Intervention de l’État : aider les puissants, lâcher les faibles

15 Avril 2020

Au fur et à mesure que les conséquences économiques de la crise sanitaire s’aggravent, gouvernements et banques centrales rallongent leurs plans de soutien. Les ministres Darmanin et Le Maire ont fait passer de 45 à 100 milliards d’euros leur plan d’urgence. Le 9 avril, la Réserve fédérale américaine a porté le sien à 2300 milliards de dollars.

Déclenchée par l’arrêt brutal de la production et le confinement des deux tiers de la planète, la crise actuelle, comme toutes les précédentes, va être une occasion pour les gros de manger les petits, permettant au capital de se concentrer davantage, accélérant la disparition des entreprises les moins rentables et les moins productives.

L’intervention des États ne vise ni à aider les petites entreprises menacées par l’arrêt du commerce et des affaires, ni à empêcher les faillites en général.

Les ministres ne s’en cachent même pas. Agnès Pannier-Runacher, secrétaire d’État au commerce, déclarait le 9 avril sur BFM : « L’enjeu est de soutenir les entreprises qui ont un avenir, pas celles qui, pour des raisons de gestion interne, ne fonctionnaient plus avant l’épidémie. »

Comme pour l’illustrer, la BPI, Banque publique d’investissement, vient de refuser un prêt de 12 millions aux chaussures André, rachetées en 2018 au groupe Vivarte par Spartoo. Elles ont dû déposer le bilan le 31 mars, jetant 600 travailleurs au chômage. La faillite d’André en préfigure des centaines d’autres.

Interrogé par Les Échos, Bruno Le Maire s’est par contre engagé à « soutenir une vingtaine d’entreprises […] sous forme de prêts, de montée au capital ou de nationalisation », comme Air France KLM dont les avions sont cloués au sol ou encore les constructeurs automobiles PSA ou Renault, déjà massivement soutenus en 2008, dont les usines sont à l’arrêt.
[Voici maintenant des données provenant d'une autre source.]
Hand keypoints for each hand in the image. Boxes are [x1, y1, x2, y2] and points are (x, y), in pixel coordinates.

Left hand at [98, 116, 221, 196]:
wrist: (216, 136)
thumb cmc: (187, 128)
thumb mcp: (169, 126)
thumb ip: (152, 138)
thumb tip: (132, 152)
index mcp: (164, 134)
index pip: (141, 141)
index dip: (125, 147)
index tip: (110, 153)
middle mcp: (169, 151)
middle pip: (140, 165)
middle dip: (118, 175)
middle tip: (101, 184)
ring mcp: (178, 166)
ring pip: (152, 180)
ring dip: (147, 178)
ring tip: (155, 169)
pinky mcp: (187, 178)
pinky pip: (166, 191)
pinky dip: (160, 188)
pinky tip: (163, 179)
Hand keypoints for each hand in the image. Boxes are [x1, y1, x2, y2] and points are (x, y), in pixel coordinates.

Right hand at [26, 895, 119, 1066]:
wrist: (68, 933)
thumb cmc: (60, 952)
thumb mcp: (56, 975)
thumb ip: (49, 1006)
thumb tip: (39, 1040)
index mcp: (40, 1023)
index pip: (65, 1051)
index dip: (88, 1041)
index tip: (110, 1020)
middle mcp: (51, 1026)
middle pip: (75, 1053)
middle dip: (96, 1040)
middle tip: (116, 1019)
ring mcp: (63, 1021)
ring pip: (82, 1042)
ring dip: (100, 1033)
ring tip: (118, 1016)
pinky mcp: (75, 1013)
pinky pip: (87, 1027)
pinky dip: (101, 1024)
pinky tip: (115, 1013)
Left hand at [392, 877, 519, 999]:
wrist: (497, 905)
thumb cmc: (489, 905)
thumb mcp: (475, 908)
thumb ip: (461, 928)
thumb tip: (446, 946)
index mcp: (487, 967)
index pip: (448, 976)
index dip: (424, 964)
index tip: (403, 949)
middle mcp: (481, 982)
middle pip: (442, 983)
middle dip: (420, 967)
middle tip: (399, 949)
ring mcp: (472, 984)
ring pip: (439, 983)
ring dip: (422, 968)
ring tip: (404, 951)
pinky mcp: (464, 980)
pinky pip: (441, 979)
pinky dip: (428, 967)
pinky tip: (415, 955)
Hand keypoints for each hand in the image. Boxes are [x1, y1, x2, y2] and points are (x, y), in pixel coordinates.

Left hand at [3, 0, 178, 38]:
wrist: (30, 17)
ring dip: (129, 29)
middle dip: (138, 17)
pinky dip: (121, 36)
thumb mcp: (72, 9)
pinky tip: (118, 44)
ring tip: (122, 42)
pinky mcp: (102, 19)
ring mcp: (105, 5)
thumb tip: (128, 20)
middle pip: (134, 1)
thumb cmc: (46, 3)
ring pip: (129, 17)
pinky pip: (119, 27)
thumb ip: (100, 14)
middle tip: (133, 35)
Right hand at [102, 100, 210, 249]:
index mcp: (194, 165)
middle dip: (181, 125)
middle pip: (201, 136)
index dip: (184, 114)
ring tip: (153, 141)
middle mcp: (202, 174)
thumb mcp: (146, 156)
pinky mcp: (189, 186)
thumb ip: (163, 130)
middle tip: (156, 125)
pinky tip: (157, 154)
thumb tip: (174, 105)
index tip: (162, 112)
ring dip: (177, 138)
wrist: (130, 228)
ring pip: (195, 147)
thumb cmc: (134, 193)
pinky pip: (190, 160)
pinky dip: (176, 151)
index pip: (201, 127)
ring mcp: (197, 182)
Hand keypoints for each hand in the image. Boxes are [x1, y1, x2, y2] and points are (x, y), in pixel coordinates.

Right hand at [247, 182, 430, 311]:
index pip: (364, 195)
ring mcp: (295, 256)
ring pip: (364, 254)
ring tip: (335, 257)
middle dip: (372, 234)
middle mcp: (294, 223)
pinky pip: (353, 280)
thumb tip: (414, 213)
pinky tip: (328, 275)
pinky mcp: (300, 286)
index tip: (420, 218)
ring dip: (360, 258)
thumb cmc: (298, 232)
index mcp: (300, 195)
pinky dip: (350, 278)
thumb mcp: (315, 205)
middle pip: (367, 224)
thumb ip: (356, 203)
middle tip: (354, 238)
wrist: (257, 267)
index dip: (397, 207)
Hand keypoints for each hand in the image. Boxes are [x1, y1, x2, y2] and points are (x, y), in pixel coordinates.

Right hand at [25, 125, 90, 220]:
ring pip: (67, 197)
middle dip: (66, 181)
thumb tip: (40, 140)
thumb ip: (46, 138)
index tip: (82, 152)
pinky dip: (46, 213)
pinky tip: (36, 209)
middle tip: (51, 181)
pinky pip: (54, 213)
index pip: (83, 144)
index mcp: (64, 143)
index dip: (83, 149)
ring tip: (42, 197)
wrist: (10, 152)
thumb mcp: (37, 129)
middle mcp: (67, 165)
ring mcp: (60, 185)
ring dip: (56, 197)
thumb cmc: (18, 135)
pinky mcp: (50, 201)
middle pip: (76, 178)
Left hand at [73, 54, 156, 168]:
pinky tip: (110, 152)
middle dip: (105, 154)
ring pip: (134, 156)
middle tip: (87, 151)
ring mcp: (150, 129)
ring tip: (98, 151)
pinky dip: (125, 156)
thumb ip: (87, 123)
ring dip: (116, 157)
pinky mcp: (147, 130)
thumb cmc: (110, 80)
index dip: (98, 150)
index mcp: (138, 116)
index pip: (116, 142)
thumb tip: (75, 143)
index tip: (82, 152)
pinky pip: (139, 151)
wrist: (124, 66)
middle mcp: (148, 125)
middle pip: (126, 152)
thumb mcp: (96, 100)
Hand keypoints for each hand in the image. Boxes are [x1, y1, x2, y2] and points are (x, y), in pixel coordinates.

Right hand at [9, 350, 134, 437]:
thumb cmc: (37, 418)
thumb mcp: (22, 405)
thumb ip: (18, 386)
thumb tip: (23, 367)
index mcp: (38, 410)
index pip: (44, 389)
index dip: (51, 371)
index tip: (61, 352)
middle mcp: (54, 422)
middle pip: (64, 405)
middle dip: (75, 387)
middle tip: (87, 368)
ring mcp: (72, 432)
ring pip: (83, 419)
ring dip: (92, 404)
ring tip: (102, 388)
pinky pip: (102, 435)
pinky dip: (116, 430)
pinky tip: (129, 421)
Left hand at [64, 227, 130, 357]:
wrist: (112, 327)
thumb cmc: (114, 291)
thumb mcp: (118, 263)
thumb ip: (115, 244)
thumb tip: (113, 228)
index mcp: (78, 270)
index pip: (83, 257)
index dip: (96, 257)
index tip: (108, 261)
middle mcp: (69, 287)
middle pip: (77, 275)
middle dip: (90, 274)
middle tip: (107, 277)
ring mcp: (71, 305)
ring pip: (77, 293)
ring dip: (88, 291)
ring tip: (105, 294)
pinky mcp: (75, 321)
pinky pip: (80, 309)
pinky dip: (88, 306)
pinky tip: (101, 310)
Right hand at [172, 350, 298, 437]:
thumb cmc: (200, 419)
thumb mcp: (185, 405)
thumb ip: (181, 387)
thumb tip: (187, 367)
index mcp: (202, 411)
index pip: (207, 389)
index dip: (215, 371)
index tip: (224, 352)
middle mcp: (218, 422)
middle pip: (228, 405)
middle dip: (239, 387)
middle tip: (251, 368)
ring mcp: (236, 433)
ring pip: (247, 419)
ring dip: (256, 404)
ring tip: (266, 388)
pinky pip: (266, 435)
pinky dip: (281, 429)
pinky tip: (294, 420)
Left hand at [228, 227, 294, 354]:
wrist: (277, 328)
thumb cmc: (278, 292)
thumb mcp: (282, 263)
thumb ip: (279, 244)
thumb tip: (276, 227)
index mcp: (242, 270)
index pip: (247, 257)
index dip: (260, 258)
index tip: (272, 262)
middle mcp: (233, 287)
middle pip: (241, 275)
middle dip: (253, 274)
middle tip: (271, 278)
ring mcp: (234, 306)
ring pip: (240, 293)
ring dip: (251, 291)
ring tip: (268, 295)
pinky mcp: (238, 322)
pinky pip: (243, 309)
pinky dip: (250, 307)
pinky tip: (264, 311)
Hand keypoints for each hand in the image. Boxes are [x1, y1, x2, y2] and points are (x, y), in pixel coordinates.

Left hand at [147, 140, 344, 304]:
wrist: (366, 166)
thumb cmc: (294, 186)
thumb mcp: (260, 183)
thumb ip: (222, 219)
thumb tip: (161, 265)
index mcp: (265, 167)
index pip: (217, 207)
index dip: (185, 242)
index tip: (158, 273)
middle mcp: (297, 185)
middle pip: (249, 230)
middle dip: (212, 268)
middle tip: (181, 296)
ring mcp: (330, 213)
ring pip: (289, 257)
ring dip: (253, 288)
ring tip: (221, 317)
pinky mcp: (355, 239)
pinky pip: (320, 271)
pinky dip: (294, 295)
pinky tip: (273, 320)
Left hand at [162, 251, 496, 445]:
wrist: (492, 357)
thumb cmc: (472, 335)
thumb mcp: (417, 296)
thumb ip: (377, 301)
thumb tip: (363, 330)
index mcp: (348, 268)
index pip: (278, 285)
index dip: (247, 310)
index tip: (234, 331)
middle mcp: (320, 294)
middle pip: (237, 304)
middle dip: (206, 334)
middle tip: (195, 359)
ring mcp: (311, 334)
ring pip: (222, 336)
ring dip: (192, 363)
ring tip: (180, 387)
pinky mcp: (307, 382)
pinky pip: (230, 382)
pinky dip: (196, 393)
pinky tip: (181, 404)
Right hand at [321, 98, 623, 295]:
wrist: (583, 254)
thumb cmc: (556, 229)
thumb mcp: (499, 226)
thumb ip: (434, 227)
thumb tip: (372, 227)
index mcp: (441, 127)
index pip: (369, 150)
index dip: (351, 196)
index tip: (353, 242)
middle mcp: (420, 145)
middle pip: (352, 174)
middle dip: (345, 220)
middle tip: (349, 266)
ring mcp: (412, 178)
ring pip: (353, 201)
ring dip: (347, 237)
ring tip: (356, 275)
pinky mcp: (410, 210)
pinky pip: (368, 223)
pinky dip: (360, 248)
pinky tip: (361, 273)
Les nationalisations ou les « montées au capital » envisagées par Le Maire ne sont destinées à sauver ni des emplois ni des productions utiles socialement, mais à éviter l’effondrement des actions de grandes sociétés et leur rachat à bon compte par des concurrents hostiles.

Cette politique n’est pas une question de personnalités au gouvernement. Ceux qui espèrent une intervention de l’État pour « relocaliser les productions » ou « réguler les marchés financiers » ne peuvent qu’aller de déception en déception. Dans quelque pays que ce soit, quels que soient les partis au pouvoir, l’État est un instrument au service des bourgeois les plus puissants et les plus influents et non au service de la population. Pour empêcher que les classes populaires paient les conséquences de la crise, il faut enlever le pouvoir à cette bourgeoisie.